Professore, il grande sogno della globalizzazione sembra essersi infranto. Davvero è solo una questione di formazione?
«Il 38% degli adulti africani sono analfabeti, con punte in certi Paesi del 50%. Chi è privo di un’adeguata preparazione è inesorabilmente escluso dal processo di globalizzazione. Perciò i governi, dei Paesi in via di sviluppo in primis ma anche di quelli industrializzati, devono preoccuparsi innazitutto, prima delle infrastrutture, prima di inseguire qualsiasi altro obiettivo, dell’istruzione e del training della loro gente. Qualche successo c’è: nel 1970 il 30% dei bambini del Sudamerica andava alla scuola primaria, oggi l’88%. Il fatto è che l’attuale ondata di globalizzazione è molto diversa da quelle che l’hanno preceduta».
Perché, nelle precedenti occasioni la preparazione era meno importante?

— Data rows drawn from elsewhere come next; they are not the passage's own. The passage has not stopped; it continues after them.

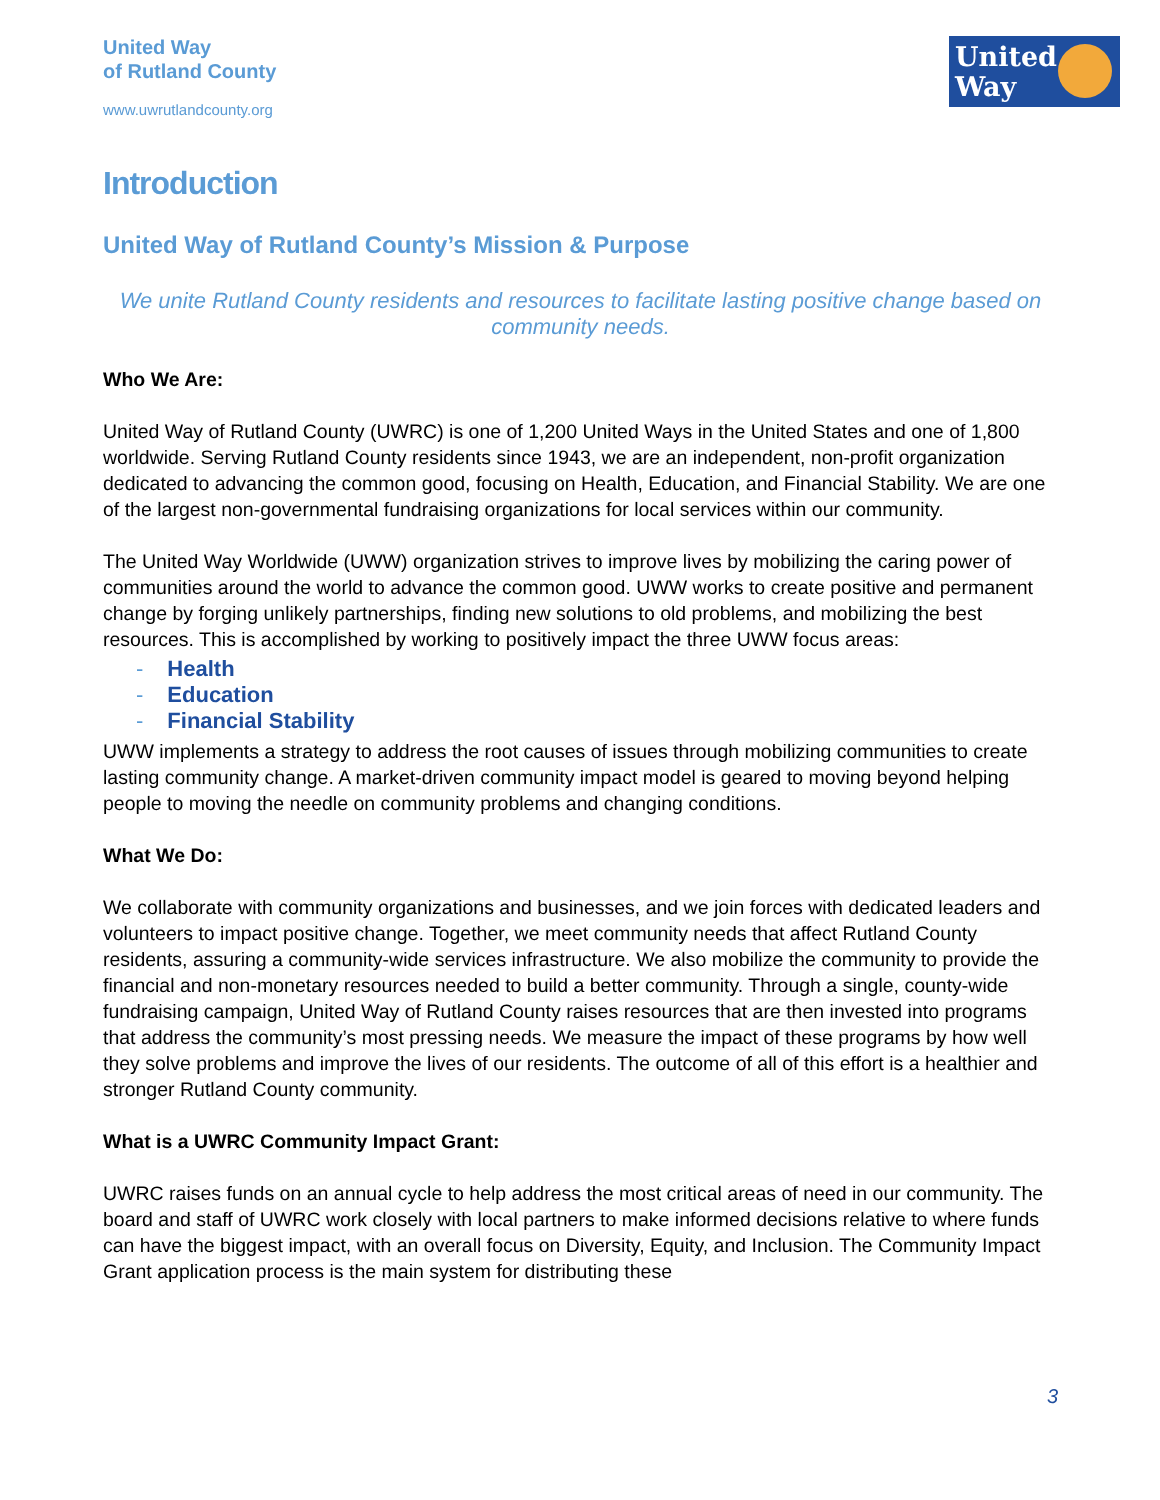United Way
of Rutland County
www.uwrutlandcounty.org
United
Way
Introduction
United Way of Rutland County’s Mission & Purpose
We unite Rutland County residents and resources to facilitate lasting positive change based on community needs.
Who We Are:
United Way of Rutland County (UWRC) is one of 1,200 United Ways in the United States and one of 1,800 worldwide. Serving Rutland County residents since 1943, we are an independent, non-profit organization dedicated to advancing the common good, focusing on Health, Education, and Financial Stability. We are one of the largest non-governmental fundraising organizations for local services within our community.
The United Way Worldwide (UWW) organization strives to improve lives by mobilizing the caring power of communities around the world to advance the common good. UWW works to create positive and permanent change by forging unlikely partnerships, finding new solutions to old problems, and mobilizing the best resources. This is accomplished by working to positively impact the three UWW focus areas:
- Health
- Education
- Financial Stability
UWW implements a strategy to address the root causes of issues through mobilizing communities to create lasting community change. A market-driven community impact model is geared to moving beyond helping people to moving the needle on community problems and changing conditions.
What We Do:
We collaborate with community organizations and businesses, and we join forces with dedicated leaders and volunteers to impact positive change. Together, we meet community needs that affect Rutland County residents, assuring a community-wide services infrastructure. We also mobilize the community to provide the financial and non-monetary resources needed to build a better community. Through a single, county-wide fundraising campaign, United Way of Rutland County raises resources that are then invested into programs that address the community’s most pressing needs. We measure the impact of these programs by how well they solve problems and improve the lives of our residents. The outcome of all of this effort is a healthier and stronger Rutland County community.
What is a UWRC Community Impact Grant:
UWRC raises funds on an annual cycle to help address the most critical areas of need in our community. The board and staff of UWRC work closely with local partners to make informed decisions relative to where funds can have the biggest impact, with an overall focus on Diversity, Equity, and Inclusion. The Community Impact Grant application process is the main system for distributing these
3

«Sì. La globalizzazione di oggi è molto diversa da quelle della prima metà del XIX secolo, portata dal colonialismo, o dei primi anni del XX secolo quando alla vigilia della prima guerra mondiale si respirava un diffuso benessere. Allora, nei Paesi più poveri del mondo venivano ingaggiate grandi masse di persone con scarsa o nulla preparazione per metterle al lavoro nei campi, nelle fabbriche, nelle miniere. Con la globalizzazione del XXI secolo, è tutta un’altra cosa. Viene richiesta preparazione tecnologica, si sono innalzati gli standard di selezione. È quella che gli economisti chiamano skill
bias, pregiudizio verso chi non è preparato. Bisogna essere sempre all’altezza per inserirsi nell’ideazione di un prodotto in Europa, nella sua costruzione in Malesia, nella sua vendita in America. Chi non ha studiato è fuori dal processo produttivo e vede il suo status allontanarsi irrimediabilmente da quello di chi invece, più fortunato, è riuscito a prepararsi adeguatamente. Così si accentuano le diseguaglianze, non a torto identificate con il fallimento del processo di globalizzazione. E contro questa deriva devono battersi tutti coloro che hanno a cuore una società più giusta ed equa».

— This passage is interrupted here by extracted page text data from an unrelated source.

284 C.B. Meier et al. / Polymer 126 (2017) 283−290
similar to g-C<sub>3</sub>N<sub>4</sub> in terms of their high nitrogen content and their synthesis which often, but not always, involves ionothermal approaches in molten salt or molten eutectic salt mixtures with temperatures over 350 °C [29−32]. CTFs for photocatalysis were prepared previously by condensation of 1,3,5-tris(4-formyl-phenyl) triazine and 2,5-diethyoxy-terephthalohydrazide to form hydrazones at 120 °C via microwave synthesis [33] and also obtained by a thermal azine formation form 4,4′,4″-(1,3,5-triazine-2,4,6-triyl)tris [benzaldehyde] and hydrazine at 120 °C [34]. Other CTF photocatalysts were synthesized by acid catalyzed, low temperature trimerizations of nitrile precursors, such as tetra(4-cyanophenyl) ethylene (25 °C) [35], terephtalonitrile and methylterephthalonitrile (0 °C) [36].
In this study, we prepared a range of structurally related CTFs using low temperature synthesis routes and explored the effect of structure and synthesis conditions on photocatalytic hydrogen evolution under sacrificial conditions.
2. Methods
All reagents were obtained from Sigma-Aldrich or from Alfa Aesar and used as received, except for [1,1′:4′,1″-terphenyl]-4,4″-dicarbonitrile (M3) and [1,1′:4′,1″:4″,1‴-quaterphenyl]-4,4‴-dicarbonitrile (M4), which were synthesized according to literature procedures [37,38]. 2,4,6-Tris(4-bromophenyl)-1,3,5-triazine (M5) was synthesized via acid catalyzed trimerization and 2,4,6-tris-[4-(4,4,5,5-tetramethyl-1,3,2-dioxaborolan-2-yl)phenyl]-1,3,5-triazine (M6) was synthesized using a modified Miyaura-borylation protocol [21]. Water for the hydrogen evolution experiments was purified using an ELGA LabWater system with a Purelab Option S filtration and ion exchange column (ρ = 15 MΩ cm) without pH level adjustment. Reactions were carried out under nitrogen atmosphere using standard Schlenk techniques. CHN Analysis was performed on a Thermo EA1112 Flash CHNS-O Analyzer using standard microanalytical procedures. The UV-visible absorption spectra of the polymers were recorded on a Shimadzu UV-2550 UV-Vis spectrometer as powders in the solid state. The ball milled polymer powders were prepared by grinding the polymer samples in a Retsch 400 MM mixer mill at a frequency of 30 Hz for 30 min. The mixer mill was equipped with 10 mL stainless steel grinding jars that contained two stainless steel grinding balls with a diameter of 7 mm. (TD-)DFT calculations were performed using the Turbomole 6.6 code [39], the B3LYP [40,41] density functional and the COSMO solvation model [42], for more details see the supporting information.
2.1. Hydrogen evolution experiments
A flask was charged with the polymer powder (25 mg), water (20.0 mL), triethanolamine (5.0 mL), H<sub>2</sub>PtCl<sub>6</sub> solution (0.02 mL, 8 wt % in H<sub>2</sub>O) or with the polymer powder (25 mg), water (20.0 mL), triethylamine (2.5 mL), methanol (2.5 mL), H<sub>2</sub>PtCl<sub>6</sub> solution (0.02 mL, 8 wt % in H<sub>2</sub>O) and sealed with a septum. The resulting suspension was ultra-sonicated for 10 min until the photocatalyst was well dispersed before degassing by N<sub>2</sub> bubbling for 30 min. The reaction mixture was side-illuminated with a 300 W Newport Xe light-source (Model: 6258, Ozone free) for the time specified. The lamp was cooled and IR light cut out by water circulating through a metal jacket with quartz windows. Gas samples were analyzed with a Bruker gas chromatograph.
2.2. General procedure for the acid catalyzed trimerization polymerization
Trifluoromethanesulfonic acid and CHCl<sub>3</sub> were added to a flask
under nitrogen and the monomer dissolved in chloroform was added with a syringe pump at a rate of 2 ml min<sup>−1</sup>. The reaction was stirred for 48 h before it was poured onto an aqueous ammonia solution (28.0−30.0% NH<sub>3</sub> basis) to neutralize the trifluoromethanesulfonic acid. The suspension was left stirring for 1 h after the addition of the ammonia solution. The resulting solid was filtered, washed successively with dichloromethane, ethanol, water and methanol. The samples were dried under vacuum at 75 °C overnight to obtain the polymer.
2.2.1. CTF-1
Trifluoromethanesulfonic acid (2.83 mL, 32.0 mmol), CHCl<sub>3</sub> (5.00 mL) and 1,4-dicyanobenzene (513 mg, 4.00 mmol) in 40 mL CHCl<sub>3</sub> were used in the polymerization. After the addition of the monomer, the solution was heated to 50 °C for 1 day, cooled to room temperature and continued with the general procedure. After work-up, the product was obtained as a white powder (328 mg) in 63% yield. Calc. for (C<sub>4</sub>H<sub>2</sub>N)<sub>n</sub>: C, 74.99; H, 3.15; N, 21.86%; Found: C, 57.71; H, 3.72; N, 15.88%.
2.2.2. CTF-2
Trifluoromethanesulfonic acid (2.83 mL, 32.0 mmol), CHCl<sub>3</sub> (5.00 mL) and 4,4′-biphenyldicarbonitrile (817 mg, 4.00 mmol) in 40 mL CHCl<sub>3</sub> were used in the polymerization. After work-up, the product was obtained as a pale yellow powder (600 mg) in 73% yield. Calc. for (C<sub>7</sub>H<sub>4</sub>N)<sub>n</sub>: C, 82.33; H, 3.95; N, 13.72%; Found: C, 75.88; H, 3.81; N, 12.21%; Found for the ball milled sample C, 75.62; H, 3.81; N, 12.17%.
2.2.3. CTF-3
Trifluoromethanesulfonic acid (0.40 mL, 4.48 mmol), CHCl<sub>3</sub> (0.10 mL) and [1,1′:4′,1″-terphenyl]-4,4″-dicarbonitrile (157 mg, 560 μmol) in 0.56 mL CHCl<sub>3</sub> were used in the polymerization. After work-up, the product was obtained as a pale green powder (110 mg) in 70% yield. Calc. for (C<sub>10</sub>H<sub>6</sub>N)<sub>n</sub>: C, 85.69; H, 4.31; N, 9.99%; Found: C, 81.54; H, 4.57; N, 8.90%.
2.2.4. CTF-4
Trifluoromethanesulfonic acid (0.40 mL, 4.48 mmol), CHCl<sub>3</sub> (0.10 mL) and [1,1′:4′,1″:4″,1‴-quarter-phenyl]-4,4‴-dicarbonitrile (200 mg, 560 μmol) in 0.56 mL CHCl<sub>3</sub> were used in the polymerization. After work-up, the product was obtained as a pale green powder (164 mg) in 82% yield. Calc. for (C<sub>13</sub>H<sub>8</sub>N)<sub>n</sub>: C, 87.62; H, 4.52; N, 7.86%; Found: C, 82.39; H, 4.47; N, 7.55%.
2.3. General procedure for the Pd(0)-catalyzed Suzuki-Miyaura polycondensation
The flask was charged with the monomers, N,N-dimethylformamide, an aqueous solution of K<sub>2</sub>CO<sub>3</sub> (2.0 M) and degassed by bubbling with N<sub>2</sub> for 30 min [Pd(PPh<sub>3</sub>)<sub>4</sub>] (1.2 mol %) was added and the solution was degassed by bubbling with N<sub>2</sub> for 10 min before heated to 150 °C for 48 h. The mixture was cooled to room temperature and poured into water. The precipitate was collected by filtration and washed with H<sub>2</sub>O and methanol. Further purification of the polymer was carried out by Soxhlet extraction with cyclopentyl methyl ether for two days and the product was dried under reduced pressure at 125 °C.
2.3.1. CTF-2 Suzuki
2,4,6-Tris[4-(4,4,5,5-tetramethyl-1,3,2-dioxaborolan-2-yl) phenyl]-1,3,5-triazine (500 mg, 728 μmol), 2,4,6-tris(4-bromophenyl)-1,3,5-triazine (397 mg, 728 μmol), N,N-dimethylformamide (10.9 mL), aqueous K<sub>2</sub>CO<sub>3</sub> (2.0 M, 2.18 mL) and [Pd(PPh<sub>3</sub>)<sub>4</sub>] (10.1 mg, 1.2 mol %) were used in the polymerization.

Purtroppo la formazione costa. E, dato per illusorio che centinaia di migliaia di persone riescano a riscattarsi con le proprie forze, cosa bisogna fare?

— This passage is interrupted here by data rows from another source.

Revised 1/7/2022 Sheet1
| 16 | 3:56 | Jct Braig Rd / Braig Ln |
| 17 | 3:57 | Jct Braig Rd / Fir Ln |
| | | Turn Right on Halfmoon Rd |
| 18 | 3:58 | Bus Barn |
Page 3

«Qui torniamo alle responsabilità dell’Occidente, o perlomeno di quanti ritengono che il grado di globalizzazione sia insufficiente e quello di diseguaglianza inaccettabile. Una situazione spesso esasperata dagli stessi imprenditori, che non trovano vantaggioso spendere tanto per i propri dipendenti, siano essi localizzati nel cortile di casa o in qualche remoto Paese, perché una volta in possesso di skill migliori vorranno guadagnare di più o, peggio, migrare verso la concorrenza. Non è un problema che il mercato può risovere da solo. L’unica via, visto che i governi non possono prendersi in carico per intero la formazione, è concedere agli imprenditori, e a volte addirittura alle famiglie perché non mandino a sgobbare i figli piccoli, sgravi fiscali tali da rendergli conveniente investire nel capitale umano. Parlo dei governi del “primo mondo” così come di quelli emergenti: nel secondo caso si possono dare fondi di aiuto con l’accortezza di verificare che non vadano a ingrassare sanguinari dittatori o agguerriti eserciti».